* _REQUIRED WORK_:
Retype every line from the start of the data down to and including the line with "There was something". Skip the pictures.
• • • • • • •
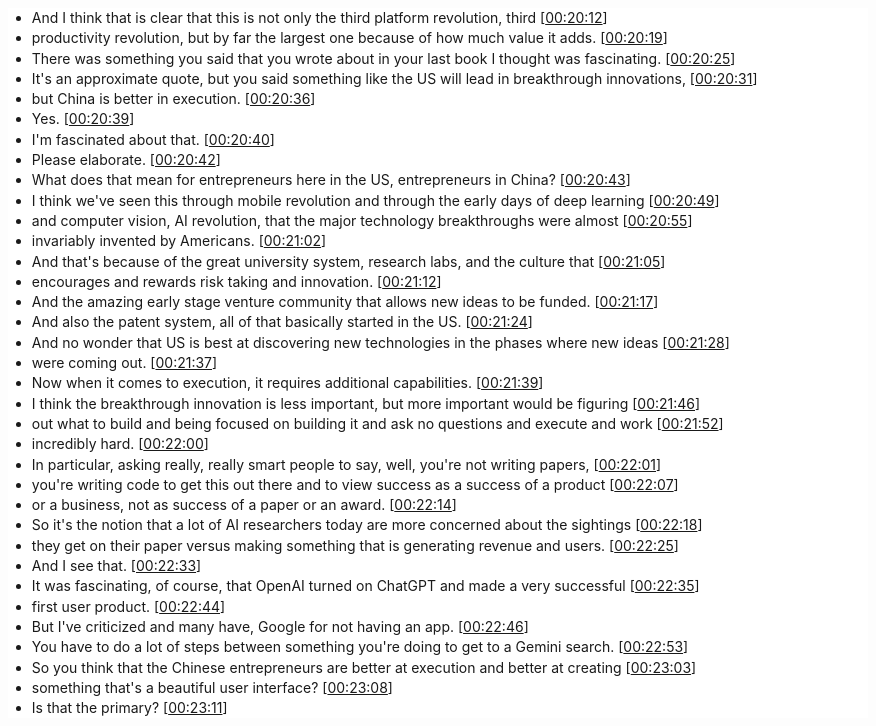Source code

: *  And I think that is clear that this is not only the third platform revolution, third [[00:20:12](https://www.youtube.com/watch?v=n1BVlDPercI&t=1212.3s)]
*  productivity revolution, but by far the largest one because of how much value it adds. [[00:20:19](https://www.youtube.com/watch?v=n1BVlDPercI&t=1219.66s)]
*  There was something you said that you wrote about in your last book I thought was fascinating. [[00:20:25](https://www.youtube.com/watch?v=n1BVlDPercI&t=1225.3400000000001s)]
*  It's an approximate quote, but you said something like the US will lead in breakthrough innovations, [[00:20:31](https://www.youtube.com/watch?v=n1BVlDPercI&t=1231.78s)]
*  but China is better in execution. [[00:20:36](https://www.youtube.com/watch?v=n1BVlDPercI&t=1236.9s)]
*  Yes. [[00:20:39](https://www.youtube.com/watch?v=n1BVlDPercI&t=1239.3000000000002s)]
*  I'm fascinated about that. [[00:20:40](https://www.youtube.com/watch?v=n1BVlDPercI&t=1240.3000000000002s)]
*  Please elaborate. [[00:20:42](https://www.youtube.com/watch?v=n1BVlDPercI&t=1242.78s)]
*  What does that mean for entrepreneurs here in the US, entrepreneurs in China? [[00:20:43](https://www.youtube.com/watch?v=n1BVlDPercI&t=1243.78s)]
*  I think we've seen this through mobile revolution and through the early days of deep learning [[00:20:49](https://www.youtube.com/watch?v=n1BVlDPercI&t=1249.74s)]
*  and computer vision, AI revolution, that the major technology breakthroughs were almost [[00:20:55](https://www.youtube.com/watch?v=n1BVlDPercI&t=1255.26s)]
*  invariably invented by Americans. [[00:21:02](https://www.youtube.com/watch?v=n1BVlDPercI&t=1262.18s)]
*  And that's because of the great university system, research labs, and the culture that [[00:21:05](https://www.youtube.com/watch?v=n1BVlDPercI&t=1265.22s)]
*  encourages and rewards risk taking and innovation. [[00:21:12](https://www.youtube.com/watch?v=n1BVlDPercI&t=1272.1s)]
*  And the amazing early stage venture community that allows new ideas to be funded. [[00:21:17](https://www.youtube.com/watch?v=n1BVlDPercI&t=1277.1399999999999s)]
*  And also the patent system, all of that basically started in the US. [[00:21:24](https://www.youtube.com/watch?v=n1BVlDPercI&t=1284.78s)]
*  And no wonder that US is best at discovering new technologies in the phases where new ideas [[00:21:28](https://www.youtube.com/watch?v=n1BVlDPercI&t=1288.86s)]
*  were coming out. [[00:21:37](https://www.youtube.com/watch?v=n1BVlDPercI&t=1297.3s)]
*  Now when it comes to execution, it requires additional capabilities. [[00:21:39](https://www.youtube.com/watch?v=n1BVlDPercI&t=1299.22s)]
*  I think the breakthrough innovation is less important, but more important would be figuring [[00:21:46](https://www.youtube.com/watch?v=n1BVlDPercI&t=1306.14s)]
*  out what to build and being focused on building it and ask no questions and execute and work [[00:21:52](https://www.youtube.com/watch?v=n1BVlDPercI&t=1312.7s)]
*  incredibly hard. [[00:22:00](https://www.youtube.com/watch?v=n1BVlDPercI&t=1320.2s)]
*  In particular, asking really, really smart people to say, well, you're not writing papers, [[00:22:01](https://www.youtube.com/watch?v=n1BVlDPercI&t=1321.58s)]
*  you're writing code to get this out there and to view success as a success of a product [[00:22:07](https://www.youtube.com/watch?v=n1BVlDPercI&t=1327.3799999999999s)]
*  or a business, not as success of a paper or an award. [[00:22:14](https://www.youtube.com/watch?v=n1BVlDPercI&t=1334.3s)]
*  So it's the notion that a lot of AI researchers today are more concerned about the sightings [[00:22:18](https://www.youtube.com/watch?v=n1BVlDPercI&t=1338.46s)]
*  they get on their paper versus making something that is generating revenue and users. [[00:22:25](https://www.youtube.com/watch?v=n1BVlDPercI&t=1345.1399999999999s)]
*  And I see that. [[00:22:33](https://www.youtube.com/watch?v=n1BVlDPercI&t=1353.94s)]
*  It was fascinating, of course, that OpenAI turned on ChatGPT and made a very successful [[00:22:35](https://www.youtube.com/watch?v=n1BVlDPercI&t=1355.6200000000001s)]
*  first user product. [[00:22:44](https://www.youtube.com/watch?v=n1BVlDPercI&t=1364.22s)]
*  But I've criticized and many have, Google for not having an app. [[00:22:46](https://www.youtube.com/watch?v=n1BVlDPercI&t=1366.7s)]
*  You have to do a lot of steps between something you're doing to get to a Gemini search. [[00:22:53](https://www.youtube.com/watch?v=n1BVlDPercI&t=1373.18s)]
*  So you think that the Chinese entrepreneurs are better at execution and better at creating [[00:23:03](https://www.youtube.com/watch?v=n1BVlDPercI&t=1383.78s)]
*  something that's a beautiful user interface? [[00:23:08](https://www.youtube.com/watch?v=n1BVlDPercI&t=1388.1s)]
*  Is that the primary? [[00:23:11](https://www.youtube.com/watch?v=n1BVlDPercI&t=1391.1799999999998s)]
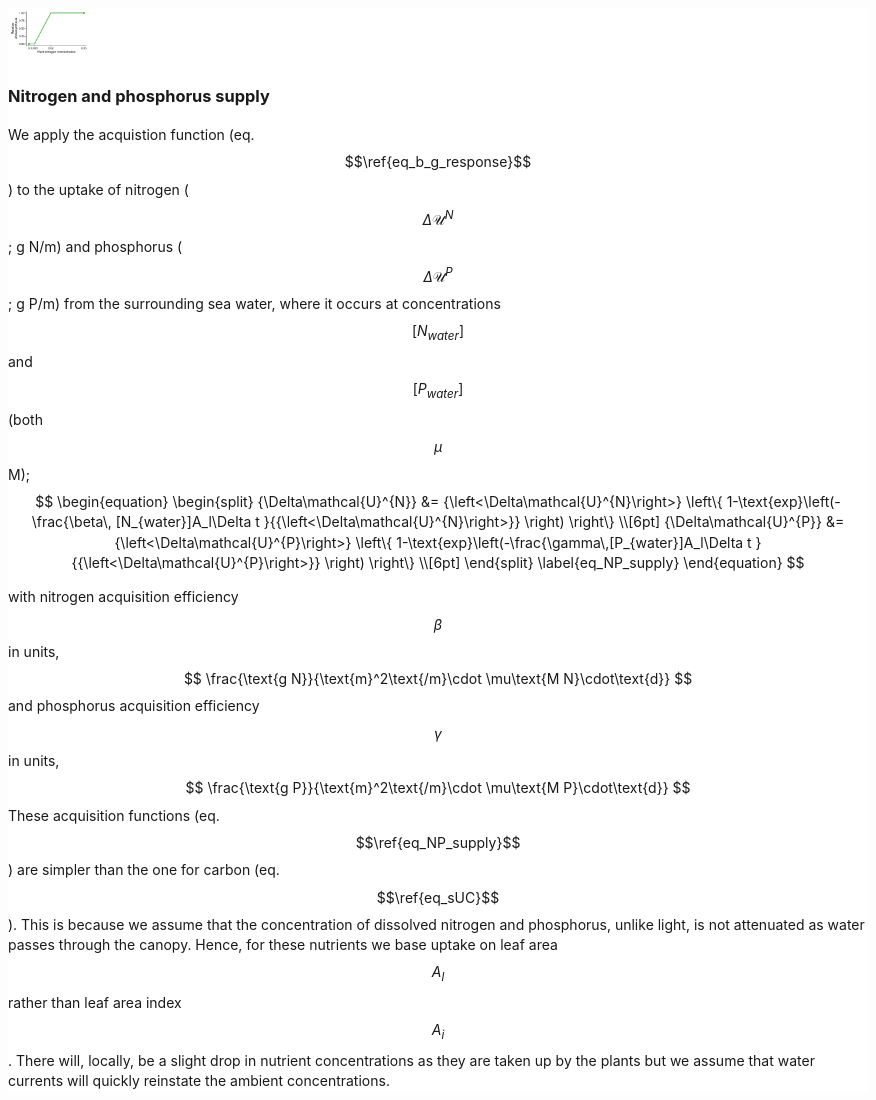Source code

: <img src="../../media/models/saccharina/N-response.png" style="zoom:8%;" />

### Nitrogen and phosphorus supply

We apply the acquistion function (eq. $$\ref{eq_b_g_response}$$) to the uptake of nitrogen ($${\Delta\mathcal{U}^{N}}$$; g N/m) and phosphorus ($${\Delta\mathcal{U}^{P}}$$; g P/m) from the surrounding sea water, where it occurs at concentrations  $$[N_{water}]$$ and $$[P_{water}]$$ (both $$\mu$$M);
$$
\begin{equation}
\begin{split}
{\Delta\mathcal{U}^{N}} &= {\left<\Delta\mathcal{U}^{N}\right>}
\left\{ 1-\text{exp}\left(-\frac{\beta\, [N_{water}]A_l\Delta t }{{\left<\Delta\mathcal{U}^{N}\right>}} \right) \right\} \\[6pt]
{\Delta\mathcal{U}^{P}} &= {\left<\Delta\mathcal{U}^{P}\right>}
\left\{ 1-\text{exp}\left(-\frac{\gamma\,[P_{water}]A_l\Delta t }{{\left<\Delta\mathcal{U}^{P}\right>}} \right) \right\} \\[6pt]
\end{split}
\label{eq_NP_supply}
\end{equation}
$$

with nitrogen acquisition efficiency $$\beta$$ in units,
$$
\frac{\text{g N}}{\text{m}^2\text{/m}\cdot \mu\text{M N}\cdot\text{d}}
$$
and phosphorus acquisition efficiency $$\gamma$$ in units,
$$
\frac{\text{g P}}{\text{m}^2\text{/m}\cdot \mu\text{M P}\cdot\text{d}}
$$
These acquisition functions (eq. $$\ref{eq_NP_supply}$$) are simpler than the one for carbon (eq. $$\ref{eq_sUC}$$). This is because we assume that the concentration of dissolved nitrogen and phosphorus, unlike light, is not attenuated as water passes through the canopy. Hence, for these nutrients we base uptake on leaf area $$A_l$$ rather than leaf area index $$A_i$$. There will, locally, be a slight drop in nutrient concentrations as they are taken up by the plants but we assume that water currents will quickly reinstate the ambient concentrations.
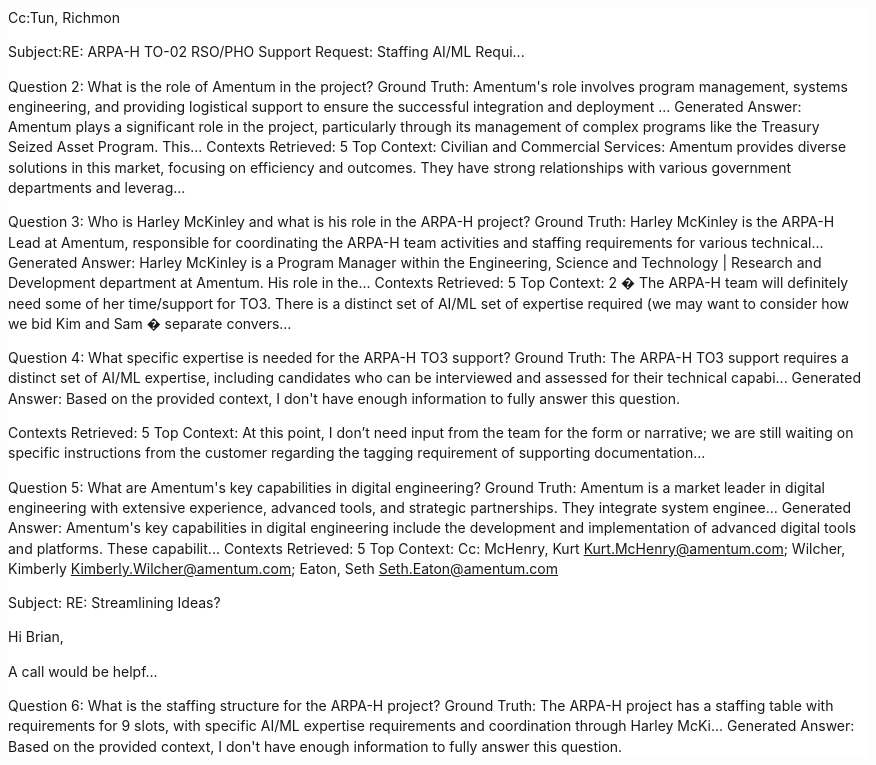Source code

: Cc:Tun, Richmon

Subject:RE: ARPA-H TO-02 RSO/PHO Support Request: Staffing AI/ML Requi...


   Question 2: What is the role of Amentum in the project?
   Ground Truth: Amentum's role involves program management, systems engineering, and providing logistical support to ensure the successful integration and deployment ...
   Generated Answer:  Amentum plays a significant role in the project, particularly through its management of complex programs like the Treasury Seized Asset Program. This...
   Contexts Retrieved: 5
   Top Context: Civilian and Commercial Services: Amentum provides diverse solutions in this market, focusing on efficiency and outcomes. They have strong relationships with various government departments and leverag...


   Question 3: Who is Harley McKinley and what is his role in the ARPA-H project?
   Ground Truth: Harley McKinley is the ARPA-H Lead at Amentum, responsible for coordinating the ARPA-H team activities and staffing requirements for various technical...
   Generated Answer:  Harley McKinley is a Program Manager within the Engineering, Science and Technology | Research and Development department at Amentum. His role in the...
   Contexts Retrieved: 5
   Top Context: 2 � The ARPA-H team will definitely need some of her time/support for TO3. There is a distinct set of AI/ML set of expertise required (we may want to consider how we bid Kim and Sam � separate convers...


   Question 4: What specific expertise is needed for the ARPA-H TO3 support?
   Ground Truth: The ARPA-H TO3 support requires a distinct set of AI/ML expertise, including candidates who can be interviewed and assessed for their technical capabi...
   Generated Answer:  Based on the provided context, I don't have enough information to fully answer this question.

   Contexts Retrieved: 5
   Top Context: At this point, I don’t need input from the team for the form or narrative; we are still waiting on specific instructions from the customer regarding the tagging requirement of supporting documentation...


   Question 5: What are Amentum's key capabilities in digital engineering?
   Ground Truth: Amentum is a market leader in digital engineering with extensive experience, advanced tools, and strategic partnerships. They integrate system enginee...
   Generated Answer:  Amentum's key capabilities in digital engineering include the development and implementation of advanced digital tools and platforms. These capabilit...
   Contexts Retrieved: 5
   Top Context: Cc: McHenry, Kurt <Kurt.McHenry@amentum.com>; Wilcher, Kimberly <Kimberly.Wilcher@amentum.com>; Eaton, Seth <Seth.Eaton@amentum.com>

Subject: RE: Streamlining Ideas?

Hi Brian,

A call would be helpf...


   Question 6: What is the staffing structure for the ARPA-H project?
   Ground Truth: The ARPA-H project has a staffing table with requirements for 9 slots, with specific AI/ML expertise requirements and coordination through Harley McKi...
   Generated Answer:  Based on the provided context, I don't have enough information to fully answer this question.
• • • • • • •
* _RESULT OF THIS EXERCISE_:
Source code

: *  And I think that is clear that this is not only the third platform revolution, third [[00:20:12](https://www.youtube.com/watch?v=n1BVlDPercI&t=1212.3s)]
*  productivity revolution, but by far the largest one because of how much value it adds. [[00:20:19](https://www.youtube.com/watch?v=n1BVlDPercI&t=1219.66s)]
*  There was something you said that you wrote about in your last book I thought was fascinating. [[00:20:25](https://www.youtube.com/watch?v=n1BVlDPercI&t=1225.3400000000001s)]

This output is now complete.